Yes, it is my understanding that we have committed to 1898 for our first ballot. Hopefully, voting will begin in earnest next week.
   24. Philip Posted: March 31, 2003 at 02:51 PM (#511642)
I agree with Joe that we should try as much as possible to compare players with their peers. That in itself is difficult enough. I wouldn't know how to compare Ross Barnes to say Bobby Grich. Let's get things started.
   25. Philip Posted: March 31, 2003 at 02:53 PM (#511643)
I agree with Joe that we should as much as possible compare players with their peers. That in itself is difficult enough. I wouldn't know how to compare a Ross Barnes to say Bobby Grich. Let's get things started!
   26. Marc Posted: March 31, 2003 at 04:27 PM (#511644)
My understanding, however, is that players are eligible forever, so we will inevitably be comparing the best player left over from the 19th century to the newly eligible throughout this project.
   27. Howie Menckel Posted: April 07, 2003 at 11:52 AM (#511645)
I'll be ready to transfer my provisional ballot above to the proper thread once it's up. Gentlemen, start your 1898 engines......
   28. Howie Menckel Posted: April 07, 2003 at 11:52 AM (#511646)
I'll be ready to transfer my provisional ballot above to the proper thread once it's up. Gentlemen, start your 1898 engines......
   29. dan b Posted: April 08, 2003 at 05:24 PM (#511647)
when does the balloting close?
   30. MattB Posted: April 08, 2003 at 05:45 PM (#511648)
My understanding was that ballots were open Monday to Monday, then were closed for a week for tabulation, and then opened the following Monday for a week.

I'm not sure if "Monday" means Sunday night at midnight or Monday night at midnight, though.
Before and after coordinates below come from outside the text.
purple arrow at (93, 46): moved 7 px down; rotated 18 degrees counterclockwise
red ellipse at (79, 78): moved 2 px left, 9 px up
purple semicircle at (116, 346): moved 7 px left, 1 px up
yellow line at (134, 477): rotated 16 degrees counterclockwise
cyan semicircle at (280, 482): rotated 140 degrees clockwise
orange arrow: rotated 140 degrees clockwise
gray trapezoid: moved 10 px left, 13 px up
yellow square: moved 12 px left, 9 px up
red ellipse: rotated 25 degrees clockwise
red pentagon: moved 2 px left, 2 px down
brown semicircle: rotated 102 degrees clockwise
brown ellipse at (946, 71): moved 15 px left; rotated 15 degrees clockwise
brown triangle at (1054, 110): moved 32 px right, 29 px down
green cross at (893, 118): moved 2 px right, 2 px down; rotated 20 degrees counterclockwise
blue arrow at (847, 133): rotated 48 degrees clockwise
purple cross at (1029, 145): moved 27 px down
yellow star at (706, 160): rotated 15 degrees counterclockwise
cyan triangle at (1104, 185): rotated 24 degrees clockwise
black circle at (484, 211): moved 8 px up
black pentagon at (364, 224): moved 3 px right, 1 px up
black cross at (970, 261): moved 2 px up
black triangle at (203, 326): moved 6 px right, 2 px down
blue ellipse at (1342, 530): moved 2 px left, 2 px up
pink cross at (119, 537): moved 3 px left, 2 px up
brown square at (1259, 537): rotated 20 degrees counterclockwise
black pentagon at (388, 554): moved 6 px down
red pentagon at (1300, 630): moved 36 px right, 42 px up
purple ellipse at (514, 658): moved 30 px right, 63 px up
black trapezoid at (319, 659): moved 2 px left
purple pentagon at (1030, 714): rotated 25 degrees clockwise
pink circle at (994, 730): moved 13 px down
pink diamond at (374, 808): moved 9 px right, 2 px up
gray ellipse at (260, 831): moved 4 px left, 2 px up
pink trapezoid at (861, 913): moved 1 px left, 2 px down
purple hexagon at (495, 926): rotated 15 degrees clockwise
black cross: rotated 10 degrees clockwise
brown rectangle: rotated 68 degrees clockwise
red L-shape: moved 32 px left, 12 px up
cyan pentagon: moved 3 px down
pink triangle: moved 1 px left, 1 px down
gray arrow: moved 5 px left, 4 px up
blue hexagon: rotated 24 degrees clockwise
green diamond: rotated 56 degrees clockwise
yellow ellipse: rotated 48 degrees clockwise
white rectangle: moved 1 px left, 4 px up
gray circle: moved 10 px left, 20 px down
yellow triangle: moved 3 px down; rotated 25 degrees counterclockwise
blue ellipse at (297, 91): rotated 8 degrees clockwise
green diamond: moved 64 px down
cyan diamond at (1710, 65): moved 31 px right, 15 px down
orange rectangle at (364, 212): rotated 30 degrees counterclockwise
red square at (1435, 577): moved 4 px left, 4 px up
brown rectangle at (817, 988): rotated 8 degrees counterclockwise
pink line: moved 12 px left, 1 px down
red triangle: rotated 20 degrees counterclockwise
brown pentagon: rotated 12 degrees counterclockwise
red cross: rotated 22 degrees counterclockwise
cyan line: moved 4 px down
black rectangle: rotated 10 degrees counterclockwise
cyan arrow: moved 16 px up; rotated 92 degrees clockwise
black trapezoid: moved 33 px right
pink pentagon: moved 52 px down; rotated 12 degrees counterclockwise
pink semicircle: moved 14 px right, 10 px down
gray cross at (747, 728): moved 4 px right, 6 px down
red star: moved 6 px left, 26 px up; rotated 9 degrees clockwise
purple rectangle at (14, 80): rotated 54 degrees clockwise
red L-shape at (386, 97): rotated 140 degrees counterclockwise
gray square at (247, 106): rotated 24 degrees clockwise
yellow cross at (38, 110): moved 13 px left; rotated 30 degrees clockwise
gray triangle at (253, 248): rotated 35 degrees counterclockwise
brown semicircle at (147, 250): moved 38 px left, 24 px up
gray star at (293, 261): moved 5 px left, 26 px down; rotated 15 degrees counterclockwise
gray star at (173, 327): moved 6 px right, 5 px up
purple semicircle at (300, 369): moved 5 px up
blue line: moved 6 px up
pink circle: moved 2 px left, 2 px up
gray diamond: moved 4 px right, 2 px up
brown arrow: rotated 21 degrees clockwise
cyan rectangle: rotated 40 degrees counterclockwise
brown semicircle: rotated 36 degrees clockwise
I do know, though, that it's based on the date of the postmark, not the date of delivery.
   31. MattB Posted: April 08, 2003 at 06:10 PM (#511649)
My understanding was that ballots were open Monday to Monday, then were closed for a week for tabulation, and then opened the following Monday for a week.

I'm not sure if "Monday" means Sunday night at midnight or Monday night at midnight, though.

I do know, though, that it's based on the date of the postmark, not the date of delivery.